- _EXERCISE GOAL_
Please filter the listing below and copy out each line containing the string "built", keeping the lines in their original order.

- _DATA LISTING_
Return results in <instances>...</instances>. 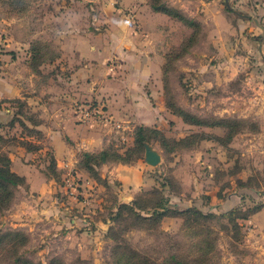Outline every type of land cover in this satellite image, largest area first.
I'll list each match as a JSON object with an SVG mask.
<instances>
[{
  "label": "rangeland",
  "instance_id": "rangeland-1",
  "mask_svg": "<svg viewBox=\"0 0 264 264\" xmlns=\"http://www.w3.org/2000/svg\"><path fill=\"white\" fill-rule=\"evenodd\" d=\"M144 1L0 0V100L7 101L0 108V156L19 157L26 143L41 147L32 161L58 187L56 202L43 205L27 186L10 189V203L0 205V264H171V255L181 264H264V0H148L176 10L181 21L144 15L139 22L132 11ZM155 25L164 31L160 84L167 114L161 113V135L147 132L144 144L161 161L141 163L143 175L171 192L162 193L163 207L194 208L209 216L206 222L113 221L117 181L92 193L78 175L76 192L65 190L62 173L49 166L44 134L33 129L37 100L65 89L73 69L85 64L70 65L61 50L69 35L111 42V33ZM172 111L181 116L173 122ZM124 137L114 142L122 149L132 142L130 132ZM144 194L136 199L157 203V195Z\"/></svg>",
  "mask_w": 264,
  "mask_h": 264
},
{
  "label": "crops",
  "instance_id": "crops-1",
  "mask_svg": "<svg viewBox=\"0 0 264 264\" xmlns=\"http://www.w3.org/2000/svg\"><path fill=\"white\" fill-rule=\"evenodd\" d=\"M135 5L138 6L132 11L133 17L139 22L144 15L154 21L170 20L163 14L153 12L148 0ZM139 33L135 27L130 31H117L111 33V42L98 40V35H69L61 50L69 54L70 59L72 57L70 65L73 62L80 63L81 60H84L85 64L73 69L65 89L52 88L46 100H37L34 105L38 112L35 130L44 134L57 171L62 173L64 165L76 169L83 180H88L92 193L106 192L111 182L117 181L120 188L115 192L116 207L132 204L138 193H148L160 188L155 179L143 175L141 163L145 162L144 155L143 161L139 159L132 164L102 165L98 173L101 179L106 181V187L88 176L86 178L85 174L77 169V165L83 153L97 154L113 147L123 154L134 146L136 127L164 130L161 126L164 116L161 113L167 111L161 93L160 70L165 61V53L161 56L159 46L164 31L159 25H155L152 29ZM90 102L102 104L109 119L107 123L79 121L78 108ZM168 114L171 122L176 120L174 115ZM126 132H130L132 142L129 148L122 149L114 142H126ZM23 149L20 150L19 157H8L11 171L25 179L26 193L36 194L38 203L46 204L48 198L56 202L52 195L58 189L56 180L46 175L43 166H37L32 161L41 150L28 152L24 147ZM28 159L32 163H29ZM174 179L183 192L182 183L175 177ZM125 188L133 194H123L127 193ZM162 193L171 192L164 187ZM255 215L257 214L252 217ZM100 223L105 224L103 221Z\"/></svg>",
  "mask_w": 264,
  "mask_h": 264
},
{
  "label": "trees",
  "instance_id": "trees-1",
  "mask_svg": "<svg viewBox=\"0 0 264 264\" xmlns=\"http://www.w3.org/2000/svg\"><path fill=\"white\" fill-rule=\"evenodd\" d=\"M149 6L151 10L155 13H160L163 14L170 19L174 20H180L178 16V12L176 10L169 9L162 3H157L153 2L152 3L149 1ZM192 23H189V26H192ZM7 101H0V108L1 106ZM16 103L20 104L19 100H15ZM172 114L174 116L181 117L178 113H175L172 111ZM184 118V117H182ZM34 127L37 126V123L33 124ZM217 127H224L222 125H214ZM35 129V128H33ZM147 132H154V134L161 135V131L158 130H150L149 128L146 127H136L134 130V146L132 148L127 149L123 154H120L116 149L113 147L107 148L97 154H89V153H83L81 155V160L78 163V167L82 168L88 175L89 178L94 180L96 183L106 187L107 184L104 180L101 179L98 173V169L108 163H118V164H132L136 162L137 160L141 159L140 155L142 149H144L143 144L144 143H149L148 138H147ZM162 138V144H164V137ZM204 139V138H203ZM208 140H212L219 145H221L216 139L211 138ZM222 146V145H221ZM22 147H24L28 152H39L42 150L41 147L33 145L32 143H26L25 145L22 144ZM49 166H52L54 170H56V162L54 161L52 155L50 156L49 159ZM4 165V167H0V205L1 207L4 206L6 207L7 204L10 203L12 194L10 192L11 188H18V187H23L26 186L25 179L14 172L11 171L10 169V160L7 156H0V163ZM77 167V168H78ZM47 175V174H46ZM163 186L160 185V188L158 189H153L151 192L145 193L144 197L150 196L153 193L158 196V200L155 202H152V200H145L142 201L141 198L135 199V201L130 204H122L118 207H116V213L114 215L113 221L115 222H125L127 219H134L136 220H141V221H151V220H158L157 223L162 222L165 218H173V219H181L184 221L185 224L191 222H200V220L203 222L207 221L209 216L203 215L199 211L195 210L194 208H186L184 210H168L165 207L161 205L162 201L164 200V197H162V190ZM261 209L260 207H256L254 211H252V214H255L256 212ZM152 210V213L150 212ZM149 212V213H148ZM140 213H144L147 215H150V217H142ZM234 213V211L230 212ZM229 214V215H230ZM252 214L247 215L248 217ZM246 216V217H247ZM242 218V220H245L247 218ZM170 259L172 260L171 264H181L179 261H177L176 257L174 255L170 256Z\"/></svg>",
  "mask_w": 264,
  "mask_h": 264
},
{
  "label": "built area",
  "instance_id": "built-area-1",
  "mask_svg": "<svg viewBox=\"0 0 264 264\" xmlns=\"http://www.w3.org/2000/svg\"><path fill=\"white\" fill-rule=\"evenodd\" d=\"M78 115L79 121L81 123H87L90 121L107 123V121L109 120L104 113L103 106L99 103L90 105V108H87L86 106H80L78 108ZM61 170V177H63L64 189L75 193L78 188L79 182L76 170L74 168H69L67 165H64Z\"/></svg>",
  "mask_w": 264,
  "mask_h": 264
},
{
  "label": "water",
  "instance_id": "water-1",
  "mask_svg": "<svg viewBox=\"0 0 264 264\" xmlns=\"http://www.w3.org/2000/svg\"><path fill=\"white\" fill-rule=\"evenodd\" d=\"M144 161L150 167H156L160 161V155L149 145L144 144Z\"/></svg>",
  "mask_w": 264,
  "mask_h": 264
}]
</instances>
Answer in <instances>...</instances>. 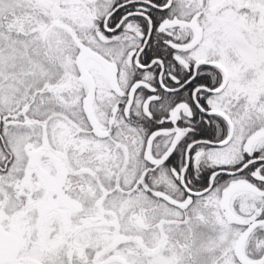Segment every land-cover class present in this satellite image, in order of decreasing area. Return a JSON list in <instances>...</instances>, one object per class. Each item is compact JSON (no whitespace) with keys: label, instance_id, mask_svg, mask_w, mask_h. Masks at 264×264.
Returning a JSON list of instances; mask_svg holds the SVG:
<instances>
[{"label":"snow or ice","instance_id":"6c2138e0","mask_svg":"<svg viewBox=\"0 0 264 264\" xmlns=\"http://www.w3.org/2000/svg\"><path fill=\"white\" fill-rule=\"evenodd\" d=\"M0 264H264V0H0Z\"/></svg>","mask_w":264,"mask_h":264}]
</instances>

- _TASK ANSWER_
  "label": "built area",
  "instance_id": "built-area-1",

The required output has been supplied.